Friday, August 24, 2012

Interview with Unconventional Health Care Reformer
Keywords; Entitlement programs,  political conventions, health reform,  lower costs, health savings accounts,  health access, consumer cost-sharing
It is not difficult to be unconventional in the eyes of the world when your unconventional is but the convention of your set.
Somerset Maugham, MD, (1874-1965),  The Moon and Sixpence
Q: As the Republican and Democrat conventions approach, you claim to be unconventional in your thinking on health reform. 

Just how unconventional are you?
A:  Very.   I think unconventionally.  With either party, The  only thing I agree upon is that Obama and Romney have vastly different visions.
Q:  How different ?
A:  Obama says government should run the show. Romney says the market should.
Q: What’s your vision?
A: A little of both.  Government could define  the overall benefits , but the market should compete on the bid. 

Also untold stores should be told.
Q: And what are those untold stories?
A:  I’ll give the top six.
One, that open-ended entitlement programs in the U..S. and Europe and elsewhere, are unsustainable and a leading cause of the international recession.    Inevitably,  universal social welfare programs collapse because of overpromises and underdelivery of ehalth services..
Two, that universal coverage programs produce long waits for care, rationing, and poor results for cancer, heart disease, diabetes, and disabling joint diseases.
Three, that centralized government programs can’t anticipate or control or even distribute care at the level of the market and inevitably limit freedom of choice.
Four,  that in the U.S. the health care and medical industries are the most productive economic sector  in terms of employment and create positive rather than negative economic impacts for communities.
Five, that the Obamacare strategy of cutting hospital revenues and doctor incomes by 40% over the next ten years are a recipe for a huge health care access crisis in 2014 and 2015 with a massive doctor shortage.
Six, the only way to truly cut health costs is to have consumers and employees know and share some of the costs out of their own pocketbooks.  As Milton Freidman said,  “There is no such thing as a free lunch.” But there is something known as the third rail of American politics – touching the third rail, known as free entitlement programs, and getting electrocuted and run out of politics on the third rail.
Q:  So how do you avoid being electrocuted?
A:  By giving Americans the facts- that the end result of “free” entitlements is loss of individual freedoms and  the path to national bankruptcy.  Medicare and Medicare now contribute  47% of the national debt, and are on the way to 90% if left unchecked. Medicare and Medicaid will sooner or later crowd out equally  worthwhile uses of government money – like roads, bridges, education, and the military.
Q: What can doctors do about this?
·         We can point out adverse consequences of Obamacare.

·         We can acquaint ourselves with the true costs of care – like excess administrative expenses, brand name drugs rather than generics,  life style excesses and abuses, lack of timely preventive measures – and direct our patients towards lower-cost solutions.
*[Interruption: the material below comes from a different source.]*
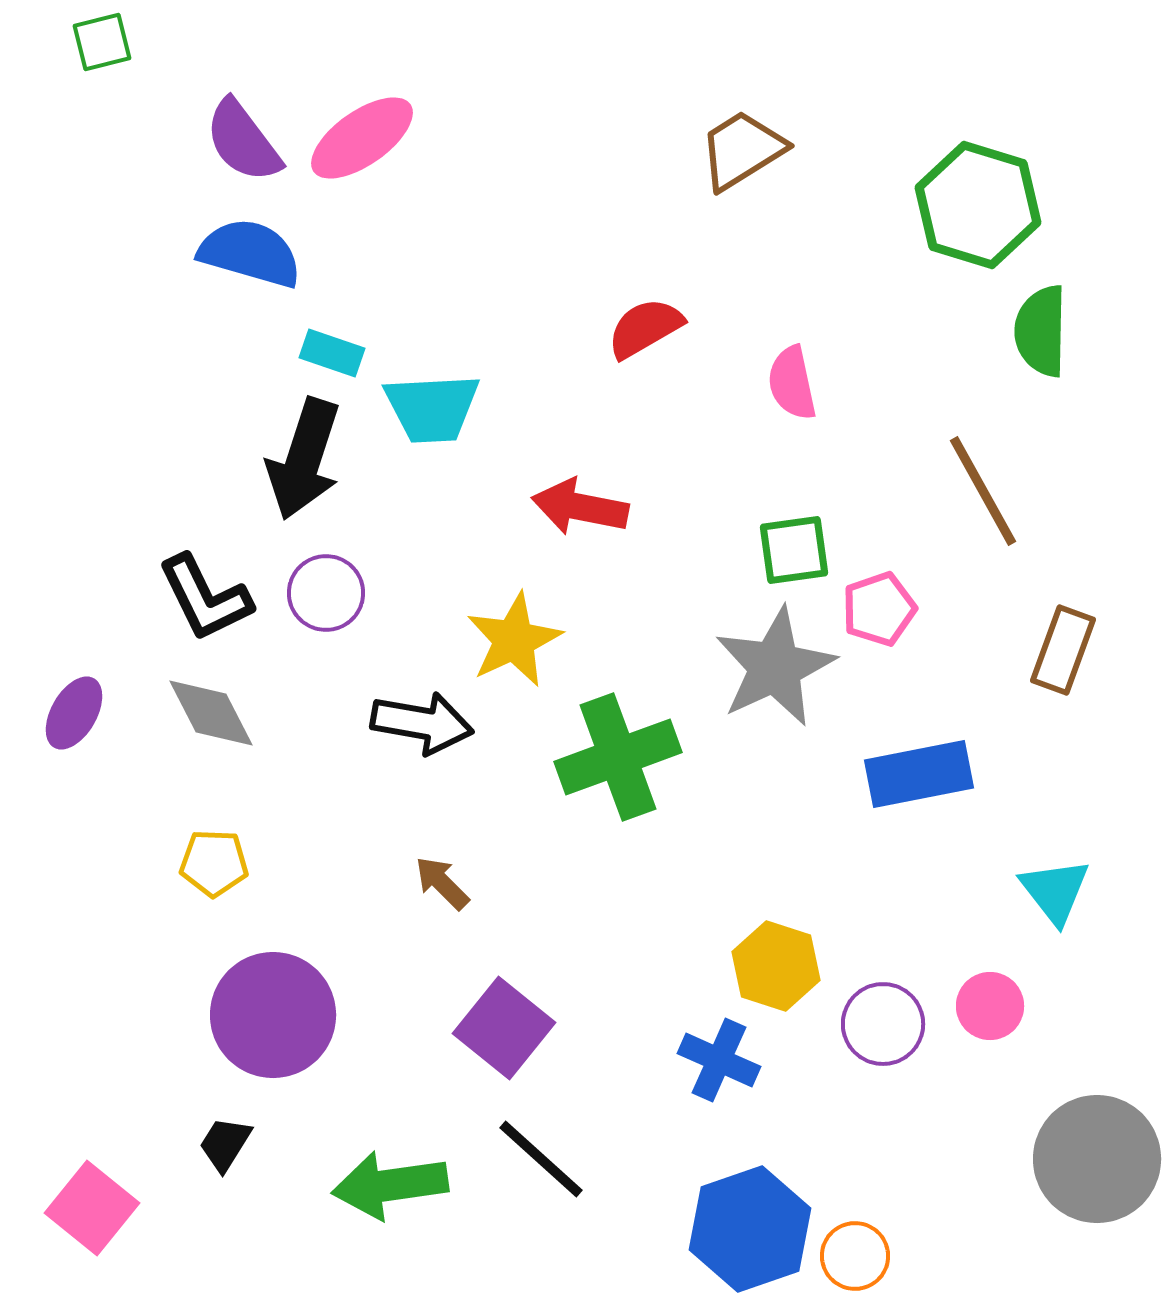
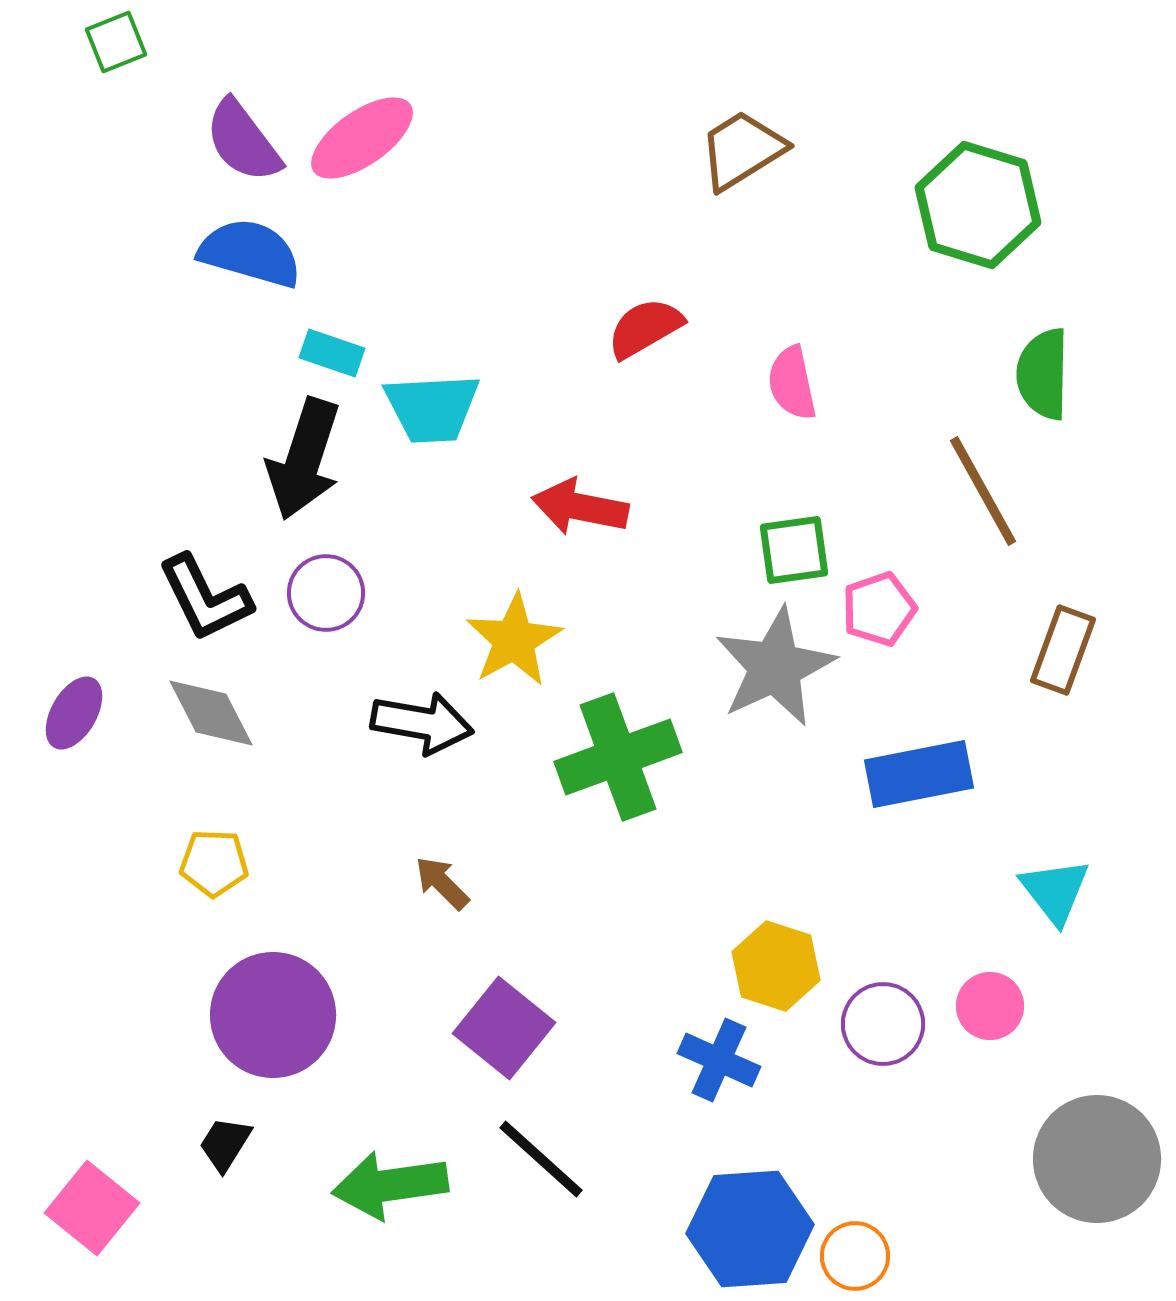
green square at (102, 42): moved 14 px right; rotated 8 degrees counterclockwise
green semicircle at (1041, 331): moved 2 px right, 43 px down
yellow star at (514, 640): rotated 4 degrees counterclockwise
blue hexagon at (750, 1229): rotated 15 degrees clockwise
·         We can lobby  for expansion of health savings accounts and we can pull out of 3rd party arrangements that increase our overhead, take time away from patients, and artificially increase costs.

·         We can tell the public, legislators, and reformer that we can no longer afford to care for Medicare and Medicaid patients, and will no longer accept new government program patients.

Q: But isn’t accepting needy government patients not only unconventional but unacceptable for a healing profession.  Doctors are supposed to altruistic – caring for the sick, the disabled, and the poor- regardless of ability to pay.
A: Tell that to our creditors, medical student loan collectors, and colleges where we want to send our children.
Q: And what should physicians tell the public?
A: Tell them the U.S. cane no longer afford open-ended entitlement programs that crowd out money for research, education, infrastructure, the military, and other social welfare programs.
Tell them you cannot afford to accept new government progams that do not pay enough to cover your overhead.
Tell them that they are going to have to share and know the true costs of care. 
Tell them they may have to forego or delay lifestyle and lifesaving procedures  like joint replacement, coronary stents and bypasses, bariatric surgeries, or pay for them out of their own pockets or out of their health savings accounts.
Q: Thank you for your unconventional thoughts on the eve of the political conventions.

Tweet: Reducing entitlement program costs isn't   come at politcal price of limited access and greater consumer costs.